(What you are asked to do) Across the records, find how many lines include the string "Begriff" and answer with only the figure.
Material provided below:
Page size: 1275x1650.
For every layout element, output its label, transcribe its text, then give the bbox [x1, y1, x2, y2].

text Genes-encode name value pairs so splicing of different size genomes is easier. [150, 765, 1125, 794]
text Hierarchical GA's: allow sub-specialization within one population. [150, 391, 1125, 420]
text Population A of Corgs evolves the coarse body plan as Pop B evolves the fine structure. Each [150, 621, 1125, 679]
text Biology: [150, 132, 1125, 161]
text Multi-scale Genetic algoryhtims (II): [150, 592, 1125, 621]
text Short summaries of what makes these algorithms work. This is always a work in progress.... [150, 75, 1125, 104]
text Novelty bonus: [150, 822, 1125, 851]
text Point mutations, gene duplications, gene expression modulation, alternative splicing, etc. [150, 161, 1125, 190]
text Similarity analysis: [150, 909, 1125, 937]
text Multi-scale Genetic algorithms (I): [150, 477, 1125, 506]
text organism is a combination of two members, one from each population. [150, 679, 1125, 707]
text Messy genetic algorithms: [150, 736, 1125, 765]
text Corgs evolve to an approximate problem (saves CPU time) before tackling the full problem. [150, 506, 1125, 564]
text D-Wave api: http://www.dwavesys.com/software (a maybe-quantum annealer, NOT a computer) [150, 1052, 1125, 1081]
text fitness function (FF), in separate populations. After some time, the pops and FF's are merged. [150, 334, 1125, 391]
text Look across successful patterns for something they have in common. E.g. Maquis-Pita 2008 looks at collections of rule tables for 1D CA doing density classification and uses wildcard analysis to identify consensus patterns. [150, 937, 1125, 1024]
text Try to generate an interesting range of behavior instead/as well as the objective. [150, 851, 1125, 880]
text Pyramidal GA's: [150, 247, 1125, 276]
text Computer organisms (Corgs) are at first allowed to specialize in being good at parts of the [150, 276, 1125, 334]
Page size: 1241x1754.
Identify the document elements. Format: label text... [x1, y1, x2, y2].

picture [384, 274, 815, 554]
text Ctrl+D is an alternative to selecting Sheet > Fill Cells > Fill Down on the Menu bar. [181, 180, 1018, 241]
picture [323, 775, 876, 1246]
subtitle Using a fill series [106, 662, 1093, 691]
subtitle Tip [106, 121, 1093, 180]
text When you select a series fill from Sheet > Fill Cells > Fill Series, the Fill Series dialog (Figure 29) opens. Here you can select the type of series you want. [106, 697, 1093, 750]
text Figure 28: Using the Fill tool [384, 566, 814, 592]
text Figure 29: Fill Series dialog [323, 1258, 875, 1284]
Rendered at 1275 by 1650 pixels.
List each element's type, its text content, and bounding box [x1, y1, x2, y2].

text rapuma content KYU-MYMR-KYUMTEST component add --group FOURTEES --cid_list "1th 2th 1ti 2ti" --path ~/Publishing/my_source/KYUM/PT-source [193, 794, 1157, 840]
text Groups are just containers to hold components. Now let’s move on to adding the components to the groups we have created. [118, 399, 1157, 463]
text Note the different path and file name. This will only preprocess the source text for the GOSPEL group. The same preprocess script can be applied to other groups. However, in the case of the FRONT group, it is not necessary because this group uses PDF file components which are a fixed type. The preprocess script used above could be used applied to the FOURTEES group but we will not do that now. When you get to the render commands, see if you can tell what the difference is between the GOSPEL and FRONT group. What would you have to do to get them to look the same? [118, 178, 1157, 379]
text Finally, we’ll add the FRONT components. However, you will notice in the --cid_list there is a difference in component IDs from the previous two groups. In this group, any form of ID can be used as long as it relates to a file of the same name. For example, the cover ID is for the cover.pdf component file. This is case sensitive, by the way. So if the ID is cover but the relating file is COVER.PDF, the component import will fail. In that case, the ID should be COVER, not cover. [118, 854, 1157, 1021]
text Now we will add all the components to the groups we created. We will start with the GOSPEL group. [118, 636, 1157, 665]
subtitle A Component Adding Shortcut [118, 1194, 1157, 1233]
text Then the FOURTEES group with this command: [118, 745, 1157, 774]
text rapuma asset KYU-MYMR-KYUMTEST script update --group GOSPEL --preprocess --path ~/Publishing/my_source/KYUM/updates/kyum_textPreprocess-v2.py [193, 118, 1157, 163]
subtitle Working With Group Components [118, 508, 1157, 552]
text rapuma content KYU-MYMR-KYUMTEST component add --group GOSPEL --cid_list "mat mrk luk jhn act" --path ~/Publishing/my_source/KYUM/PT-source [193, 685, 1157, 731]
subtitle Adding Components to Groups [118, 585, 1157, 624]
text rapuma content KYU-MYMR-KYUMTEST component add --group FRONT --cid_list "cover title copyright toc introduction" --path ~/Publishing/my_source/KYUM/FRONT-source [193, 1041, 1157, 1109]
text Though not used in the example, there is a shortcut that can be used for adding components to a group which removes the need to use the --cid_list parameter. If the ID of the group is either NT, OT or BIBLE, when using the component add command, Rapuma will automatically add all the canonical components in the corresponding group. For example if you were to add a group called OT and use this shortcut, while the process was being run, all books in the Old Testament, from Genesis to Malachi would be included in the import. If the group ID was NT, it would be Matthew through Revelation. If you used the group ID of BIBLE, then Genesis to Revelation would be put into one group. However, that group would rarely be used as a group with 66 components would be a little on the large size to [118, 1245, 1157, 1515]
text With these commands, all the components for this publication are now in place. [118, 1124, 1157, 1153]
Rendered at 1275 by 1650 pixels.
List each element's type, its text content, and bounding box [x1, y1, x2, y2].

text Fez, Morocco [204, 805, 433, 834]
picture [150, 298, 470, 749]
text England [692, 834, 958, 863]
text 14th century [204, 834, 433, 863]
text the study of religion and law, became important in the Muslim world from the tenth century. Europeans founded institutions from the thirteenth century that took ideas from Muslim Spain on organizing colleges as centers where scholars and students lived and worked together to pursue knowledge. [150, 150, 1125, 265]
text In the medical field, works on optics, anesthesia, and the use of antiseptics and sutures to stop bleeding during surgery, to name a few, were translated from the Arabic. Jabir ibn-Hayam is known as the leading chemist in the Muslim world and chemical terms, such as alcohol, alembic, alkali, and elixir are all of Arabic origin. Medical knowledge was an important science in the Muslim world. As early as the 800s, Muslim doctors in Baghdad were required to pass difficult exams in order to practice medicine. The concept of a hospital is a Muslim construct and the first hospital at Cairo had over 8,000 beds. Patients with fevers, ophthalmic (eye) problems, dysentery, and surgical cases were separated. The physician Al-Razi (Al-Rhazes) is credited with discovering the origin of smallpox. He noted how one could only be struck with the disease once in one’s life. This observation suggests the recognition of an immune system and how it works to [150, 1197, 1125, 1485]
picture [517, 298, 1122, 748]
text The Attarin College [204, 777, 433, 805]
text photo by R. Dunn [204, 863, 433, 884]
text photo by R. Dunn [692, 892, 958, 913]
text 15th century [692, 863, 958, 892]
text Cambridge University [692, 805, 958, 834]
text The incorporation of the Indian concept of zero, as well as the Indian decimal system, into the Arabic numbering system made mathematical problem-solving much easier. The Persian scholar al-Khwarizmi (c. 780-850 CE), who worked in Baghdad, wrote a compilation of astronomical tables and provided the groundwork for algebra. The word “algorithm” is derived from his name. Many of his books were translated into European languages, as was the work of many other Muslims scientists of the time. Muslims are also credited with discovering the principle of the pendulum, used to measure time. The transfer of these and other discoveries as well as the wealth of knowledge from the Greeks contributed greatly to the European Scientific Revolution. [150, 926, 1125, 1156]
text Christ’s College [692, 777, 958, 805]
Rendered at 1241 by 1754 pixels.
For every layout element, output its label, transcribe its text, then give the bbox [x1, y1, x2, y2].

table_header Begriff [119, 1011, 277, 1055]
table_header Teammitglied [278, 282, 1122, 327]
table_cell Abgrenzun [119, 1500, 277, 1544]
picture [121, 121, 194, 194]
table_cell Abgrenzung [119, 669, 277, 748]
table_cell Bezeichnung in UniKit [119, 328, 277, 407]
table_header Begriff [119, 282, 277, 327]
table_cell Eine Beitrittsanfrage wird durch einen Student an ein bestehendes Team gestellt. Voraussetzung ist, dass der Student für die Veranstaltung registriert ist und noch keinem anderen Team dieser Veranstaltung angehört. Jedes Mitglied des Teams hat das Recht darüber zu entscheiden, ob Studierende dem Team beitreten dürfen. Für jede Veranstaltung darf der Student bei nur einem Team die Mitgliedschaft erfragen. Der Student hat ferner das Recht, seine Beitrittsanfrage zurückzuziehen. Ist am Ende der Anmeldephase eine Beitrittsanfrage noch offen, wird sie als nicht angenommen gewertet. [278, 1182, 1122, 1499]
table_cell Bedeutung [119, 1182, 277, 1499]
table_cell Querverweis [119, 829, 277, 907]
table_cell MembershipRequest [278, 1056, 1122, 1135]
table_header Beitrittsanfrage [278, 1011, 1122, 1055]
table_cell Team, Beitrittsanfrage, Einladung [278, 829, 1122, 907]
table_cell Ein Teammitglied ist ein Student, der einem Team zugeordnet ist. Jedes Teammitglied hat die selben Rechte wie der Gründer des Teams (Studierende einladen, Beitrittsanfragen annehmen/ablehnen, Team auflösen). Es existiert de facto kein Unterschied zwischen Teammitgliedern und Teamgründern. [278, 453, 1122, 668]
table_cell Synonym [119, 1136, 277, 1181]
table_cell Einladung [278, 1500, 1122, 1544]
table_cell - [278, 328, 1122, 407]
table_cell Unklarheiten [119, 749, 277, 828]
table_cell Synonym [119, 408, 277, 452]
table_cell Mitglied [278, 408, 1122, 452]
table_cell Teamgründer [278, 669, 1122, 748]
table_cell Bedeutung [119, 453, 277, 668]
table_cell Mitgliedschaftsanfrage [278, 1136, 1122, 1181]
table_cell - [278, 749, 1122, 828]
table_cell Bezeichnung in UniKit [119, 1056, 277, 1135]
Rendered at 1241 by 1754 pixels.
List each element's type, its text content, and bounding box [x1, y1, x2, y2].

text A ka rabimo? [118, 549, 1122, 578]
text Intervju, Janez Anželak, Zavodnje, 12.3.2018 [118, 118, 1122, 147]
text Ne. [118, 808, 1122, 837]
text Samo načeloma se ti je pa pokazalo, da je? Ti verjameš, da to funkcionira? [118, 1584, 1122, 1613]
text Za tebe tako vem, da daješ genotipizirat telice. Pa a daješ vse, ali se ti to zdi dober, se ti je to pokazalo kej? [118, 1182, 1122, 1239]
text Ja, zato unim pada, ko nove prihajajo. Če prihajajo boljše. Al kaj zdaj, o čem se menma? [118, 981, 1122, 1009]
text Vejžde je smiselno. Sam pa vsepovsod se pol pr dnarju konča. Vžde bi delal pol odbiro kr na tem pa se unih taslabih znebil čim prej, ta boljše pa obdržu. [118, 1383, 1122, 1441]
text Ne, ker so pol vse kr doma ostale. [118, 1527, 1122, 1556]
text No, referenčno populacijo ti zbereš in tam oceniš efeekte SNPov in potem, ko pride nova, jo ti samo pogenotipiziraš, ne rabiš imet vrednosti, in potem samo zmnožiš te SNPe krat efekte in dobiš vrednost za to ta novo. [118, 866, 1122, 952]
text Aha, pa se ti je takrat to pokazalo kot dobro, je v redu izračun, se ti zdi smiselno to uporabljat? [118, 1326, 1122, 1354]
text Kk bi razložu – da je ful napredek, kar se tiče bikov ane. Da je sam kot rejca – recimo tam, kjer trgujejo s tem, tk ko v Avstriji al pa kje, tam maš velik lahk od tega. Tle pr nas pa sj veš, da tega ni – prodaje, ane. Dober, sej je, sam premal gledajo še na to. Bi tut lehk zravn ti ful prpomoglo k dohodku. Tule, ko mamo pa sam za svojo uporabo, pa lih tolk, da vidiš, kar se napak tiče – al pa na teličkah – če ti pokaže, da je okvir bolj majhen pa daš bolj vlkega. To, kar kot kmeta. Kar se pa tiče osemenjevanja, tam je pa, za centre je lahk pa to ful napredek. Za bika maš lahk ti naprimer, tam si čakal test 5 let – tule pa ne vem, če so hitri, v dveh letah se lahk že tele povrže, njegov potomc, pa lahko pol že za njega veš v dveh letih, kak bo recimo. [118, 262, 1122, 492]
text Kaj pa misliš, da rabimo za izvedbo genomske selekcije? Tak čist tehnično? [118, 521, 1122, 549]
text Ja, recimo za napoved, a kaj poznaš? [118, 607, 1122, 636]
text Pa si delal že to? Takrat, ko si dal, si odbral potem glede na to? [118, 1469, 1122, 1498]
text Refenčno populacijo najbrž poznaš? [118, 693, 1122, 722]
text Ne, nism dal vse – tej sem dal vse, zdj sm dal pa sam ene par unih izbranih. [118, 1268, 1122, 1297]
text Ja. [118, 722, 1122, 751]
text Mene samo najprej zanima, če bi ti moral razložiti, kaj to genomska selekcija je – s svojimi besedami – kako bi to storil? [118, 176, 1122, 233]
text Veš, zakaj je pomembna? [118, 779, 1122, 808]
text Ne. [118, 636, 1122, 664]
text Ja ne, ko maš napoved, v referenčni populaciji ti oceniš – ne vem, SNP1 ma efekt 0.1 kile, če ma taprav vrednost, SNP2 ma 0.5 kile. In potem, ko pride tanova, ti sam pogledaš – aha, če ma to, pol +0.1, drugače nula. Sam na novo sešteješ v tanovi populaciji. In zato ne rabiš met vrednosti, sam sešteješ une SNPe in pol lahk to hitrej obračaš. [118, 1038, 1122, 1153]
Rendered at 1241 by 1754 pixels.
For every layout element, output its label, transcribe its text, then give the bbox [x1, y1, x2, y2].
End of Material provided.
(Answer to this task) 2